SAN FRANCISCO — Hills Bros., the nation's third-largest coffee seller, said Friday that it will suspend for 30 days the signing of contracts to buy coffee from El Salvador, giving momentum to an economic boycott of that war-torn country.
The company announced that it will refrain from new purchase commitments in El Salvador "while it studies the political situation" there, a reference to the civil war in which rebels are fighting to overthrow the U.S.-backed government, which is accused of atrocities against clergy and other civilians.
In exchange for the suspension, a private activist group called Neighbor to Neighbor has freed Hills Bros. Coffee Inc. brands from its consumer boycott. In addition to its namesake brand, San Francisco-based Hills Bros. also sells MJB, Chase & Sanborn and Sark's Supreme coffees.

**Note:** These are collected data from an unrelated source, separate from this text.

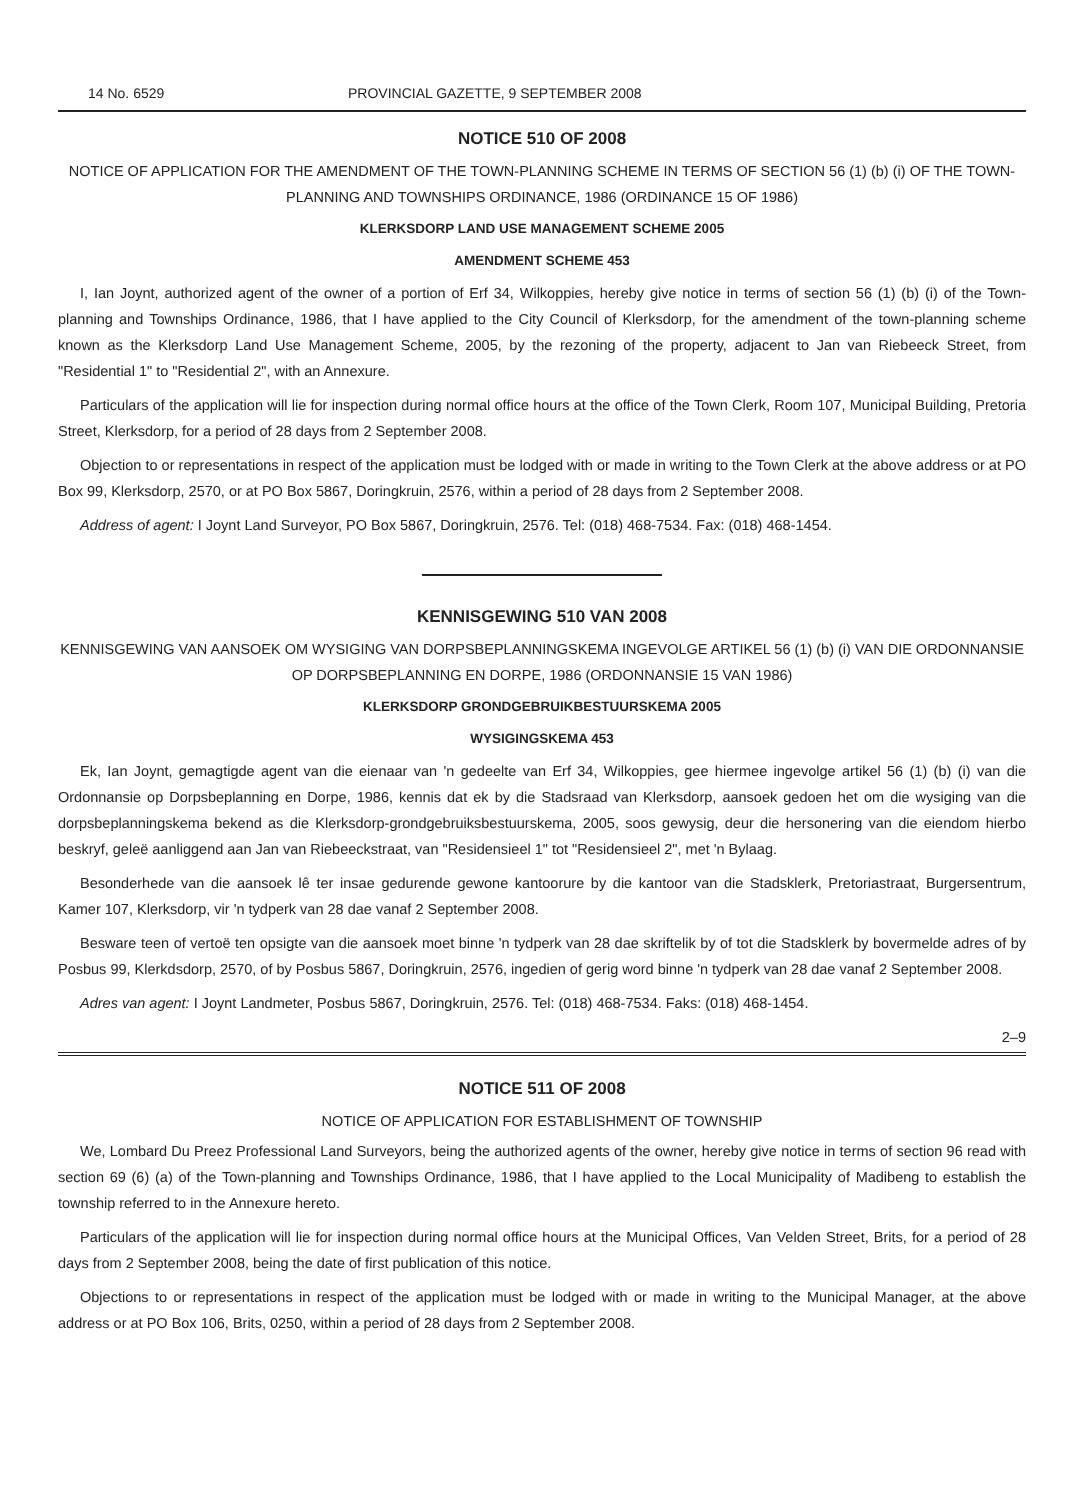14 No. 6529 PROVINCIAL GAZETTE, 9 SEPTEMBER 2008
NOTICE 510 OF 2008
NOTICE OF APPLICATION FOR THE AMENDMENT OF THE TOWN-PLANNING SCHEME IN TERMS OF SECTION 56 (1) (b) (i) OF THE TOWN-PLANNING AND TOWNSHIPS ORDINANCE, 1986 (ORDINANCE 15 OF 1986)
KLERKSDORP LAND USE MANAGEMENT SCHEME 2005
AMENDMENT SCHEME 453
I, Ian Joynt, authorized agent of the owner of a portion of Erf 34, Wilkoppies, hereby give notice in terms of section 56 (1) (b) (i) of the Town-planning and Townships Ordinance, 1986, that I have applied to the City Council of Klerksdorp, for the amendment of the town-planning scheme known as the Klerksdorp Land Use Management Scheme, 2005, by the rezoning of the property, adjacent to Jan van Riebeeck Street, from "Residential 1" to "Residential 2", with an Annexure.
Particulars of the application will lie for inspection during normal office hours at the office of the Town Clerk, Room 107, Municipal Building, Pretoria Street, Klerksdorp, for a period of 28 days from 2 September 2008.
Objection to or representations in respect of the application must be lodged with or made in writing to the Town Clerk at the above address or at PO Box 99, Klerksdorp, 2570, or at PO Box 5867, Doringkruin, 2576, within a period of 28 days from 2 September 2008.
Address of agent: I Joynt Land Surveyor, PO Box 5867, Doringkruin, 2576. Tel: (018) 468-7534. Fax: (018) 468-1454.
KENNISGEWING 510 VAN 2008
KENNISGEWING VAN AANSOEK OM WYSIGING VAN DORPSBEPLANNINGSKEMA INGEVOLGE ARTIKEL 56 (1) (b) (i) VAN DIE ORDONNANSIE OP DORPSBEPLANNING EN DORPE, 1986 (ORDONNANSIE 15 VAN 1986)
KLERKSDORP GRONDGEBRUIKBESTUURSKEMA 2005
WYSIGINGSKEMA 453
Ek, Ian Joynt, gemagtigde agent van die eienaar van 'n gedeelte van Erf 34, Wilkoppies, gee hiermee ingevolge artikel 56 (1) (b) (i) van die Ordonnansie op Dorpsbeplanning en Dorpe, 1986, kennis dat ek by die Stadsraad van Klerksdorp, aansoek gedoen het om die wysiging van die dorpsbeplanningskema bekend as die Klerksdorp-grondgebruiksbestuurskema, 2005, soos gewysig, deur die hersonering van die eiendom hierbo beskryf, geleë aanliggend aan Jan van Riebeeckstraat, van "Residensieel 1" tot "Residensieel 2", met 'n Bylaag.
Besonderhede van die aansoek lê ter insae gedurende gewone kantoorure by die kantoor van die Stadsklerk, Pretoriastraat, Burgersentrum, Kamer 107, Klerksdorp, vir 'n tydperk van 28 dae vanaf 2 September 2008.
Besware teen of vertoë ten opsigte van die aansoek moet binne 'n tydperk van 28 dae skriftelik by of tot die Stadsklerk by bovermelde adres of by Posbus 99, Klerkdsdorp, 2570, of by Posbus 5867, Doringkruin, 2576, ingedien of gerig word binne 'n tydperk van 28 dae vanaf 2 September 2008.
Adres van agent: I Joynt Landmeter, Posbus 5867, Doringkruin, 2576. Tel: (018) 468-7534. Faks: (018) 468-1454.
2–9
NOTICE 511 OF 2008
NOTICE OF APPLICATION FOR ESTABLISHMENT OF TOWNSHIP
We, Lombard Du Preez Professional Land Surveyors, being the authorized agents of the owner, hereby give notice in terms of section 96 read with section 69 (6) (a) of the Town-planning and Townships Ordinance, 1986, that I have applied to the Local Municipality of Madibeng to establish the township referred to in the Annexure hereto.
Particulars of the application will lie for inspection during normal office hours at the Municipal Offices, Van Velden Street, Brits, for a period of 28 days from 2 September 2008, being the date of first publication of this notice.
Objections to or representations in respect of the application must be lodged with or made in writing to the Municipal Manager, at the above address or at PO Box 106, Brits, 0250, within a period of 28 days from 2 September 2008.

Neighbor to Neighbor spokesman Glen Schneider said the retail boycott will continue against other brands suspected of using inexpensive Salvadoran beans, including Folgers, the country's best-selling brand, and No. 2 Maxwell House, as well as Nescafe, Sanka and Taster's Choice.
He said the Hills Bros. decision is a "very important first step" in putting pressure on other brands to stop using coffee from El Salvador.
Neighbor to Neighbor launched its boycott Nov. 21 with endorsements from a number of unions, liberal clergy and elected officials.
Salvadoran coffee is being boycotted because it is a vital source of income for the government of that Central American nation. About 60% of El Salvador's coffee, worth $400 million, is shipped to the United States.
Schneider said coffee earnings help finance the Salvadoran military, which is linked to death squads that have been blamed for killing suspected rebels, their families and sympathizers.
Hills Bros. spokeswoman Laurie Chase said the company suspended new coffee contracts "in response to the deep concern expressed over the past several weeks by consumers about the continuing conflict in El Salvador."
Other major coffee companies, including Procter & Gamble, General Foods and Nestle, earlier stopped shipping Salvadoran coffee through West Coast ports when union dockworkers threatened to refuse to handle it.
George Boecklin, president of the National Coffee Assn. in New York, said: "Until consumers become aware of (the boycott) . . . I don't think it will have any impact."